Character string indicating the frequency of the data. Defaults to "M" (monthly).

NIPA_data

Optional data frame. If provided, it will be used as the raw NIPA dataset instead of loading fresh data with getNIPAFiles().'

Details

It performs the following steps:

  1. Loads the full dataset using load_flat_files.

  2. Extracts total GDP data (from table "U20405" and series code "DPCERC").

  3. Computes the PCE weight for each observation as the nominal consumption share (i.e., consumption value divided by total GDP).

  4. Extracts a quantity measure from table "U20403".

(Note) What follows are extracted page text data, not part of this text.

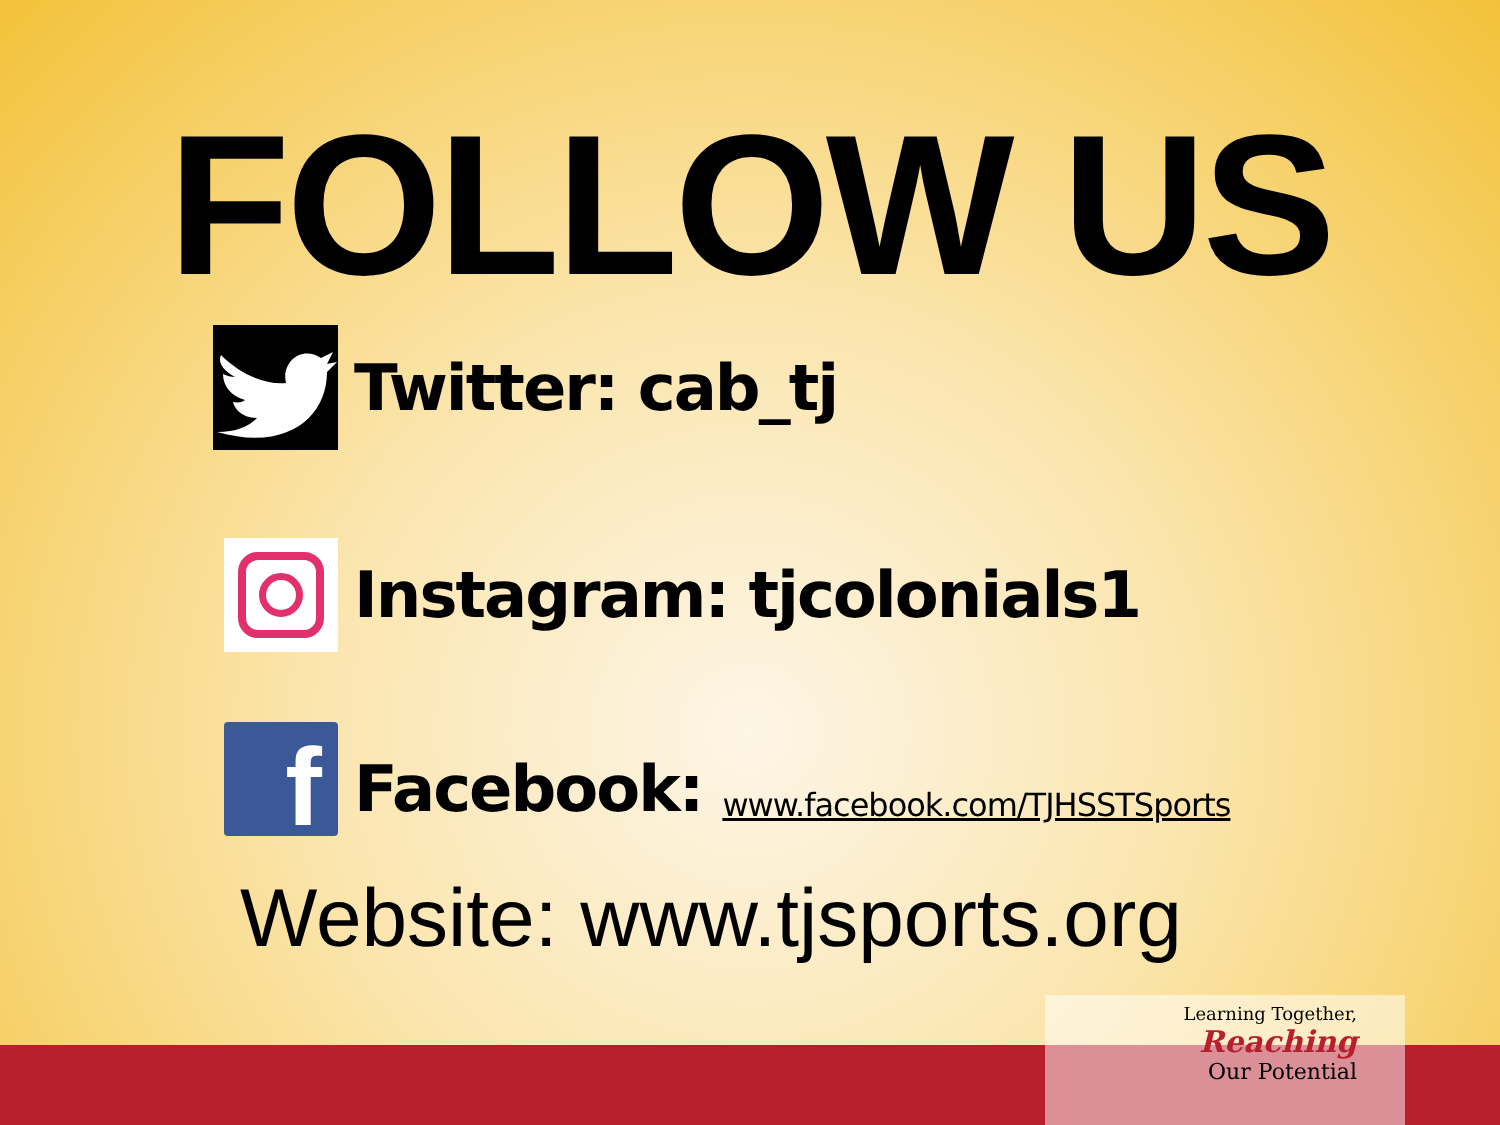FOLLOW US
Twitter: cab_tj
Instagram: tjcolonials1
f
Facebook:
www.facebook.com/TJHSSTSports
Website: www.tjsports.org
Learning Together,
Reaching
Our Potential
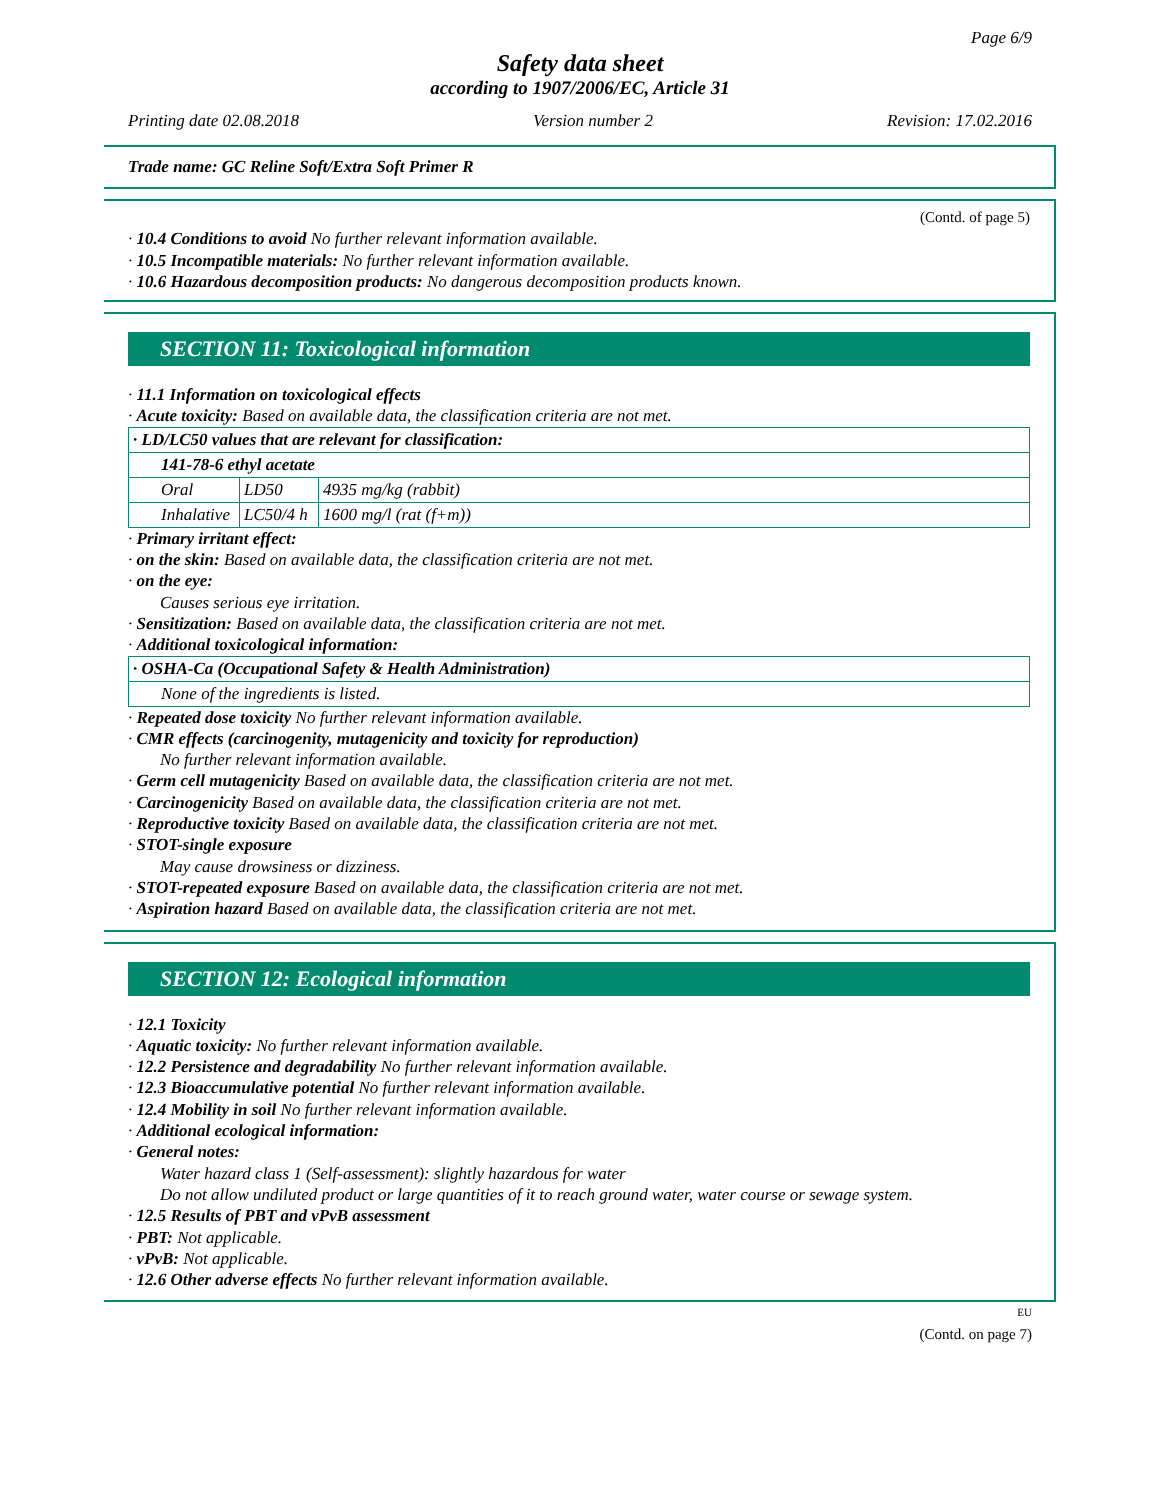Page 6/9
Safety data sheet
according to 1907/2006/EC, Article 31
Printing date 02.08.2018 Version number 2 Revision: 17.02.2016
Trade name: GC Reline Soft/Extra Soft Primer R
(Contd. of page 5)
· 10.4 Conditions to avoid No further relevant information available.
· 10.5 Incompatible materials: No further relevant information available.
· 10.6 Hazardous decomposition products: No dangerous decomposition products known.
SECTION 11: Toxicological information
· 11.1 Information on toxicological effects
· Acute toxicity: Based on available data, the classification criteria are not met.
| · LD/LC50 values that are relevant for classification: | | |
| 141-78-6 ethyl acetate | | |
| Oral | LD50 | 4935 mg/kg (rabbit) |
| Inhalative | LC50/4 h | 1600 mg/l (rat (f+m)) |
· Primary irritant effect:
· on the skin: Based on available data, the classification criteria are not met.
· on the eye:
Causes serious eye irritation.
· Sensitization: Based on available data, the classification criteria are not met.
· Additional toxicological information:
| · OSHA-Ca (Occupational Safety & Health Administration) |
| None of the ingredients is listed. |
· Repeated dose toxicity No further relevant information available.
· CMR effects (carcinogenity, mutagenicity and toxicity for reproduction)
No further relevant information available.
· Germ cell mutagenicity Based on available data, the classification criteria are not met.
· Carcinogenicity Based on available data, the classification criteria are not met.
· Reproductive toxicity Based on available data, the classification criteria are not met.
· STOT-single exposure
May cause drowsiness or dizziness.
· STOT-repeated exposure Based on available data, the classification criteria are not met.
· Aspiration hazard Based on available data, the classification criteria are not met.
SECTION 12: Ecological information
· 12.1 Toxicity
· Aquatic toxicity: No further relevant information available.
· 12.2 Persistence and degradability No further relevant information available.
· 12.3 Bioaccumulative potential No further relevant information available.
· 12.4 Mobility in soil No further relevant information available.
· Additional ecological information:
· General notes:
Water hazard class 1 (Self-assessment): slightly hazardous for water
Do not allow undiluted product or large quantities of it to reach ground water, water course or sewage system.
· 12.5 Results of PBT and vPvB assessment
· PBT: Not applicable.
· vPvB: Not applicable.
· 12.6 Other adverse effects No further relevant information available.
EU
(Contd. on page 7)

  5. Loads the PCE data from table "U20404", joins the computed weights and quantity data, and calculates several period-over-period growth measures.

Value

A tbl_df (data frame) containing the PCE data with calculated variables.

Examples


  # Load monthly PCE data
  pce_data <- getPCEInflation("M")



Get Full Unemployment Rate from FRED

Description

Downloads the civilian unemployment level and labor force level from FRED, and calculates the unemployment rate as \text{unemploy\_level} / \text{lf\_level}.

Usage

getUnrateFRED()

Value

A tibble with columns:

date

Observation date

unemploy_level

Civilian unemployment level (in thousands)

lf_level

Civilian labor force level (in thousands)

full_unrate

Unemployment rate (decimal)

Examples


  getUnrateFRED()


Log-Linear Projection (data-masked, dplyr-native)

Description

Fits a log-linear trend log(value) ~ t on a calibration window and projects it for rows on/after start_date. Designed for use inside dplyr verbs (no need to pass .).

Usage

logLinearProjection(
  date,
  value,
  start_date,
  end_date,
  group = NULL,
  data = NULL
)

Arguments

date

Bare column name for the date variable (coercible to Date).

value

Bare column name for the positive numeric series to project.

start_date

Date or string coercible to Date; start of calibration.

end_date

Date or string coercible to Date; end of calibration.

group

Optional bare column name to group by before projecting.

data

Optional data frame. If omitted, uses the current data mask (e.g., inside mutate()) via dplyr::cur_data_all().

Value

A numeric vector projection aligned to the input rows; NA before start_date. Respects grouping if group is supplied.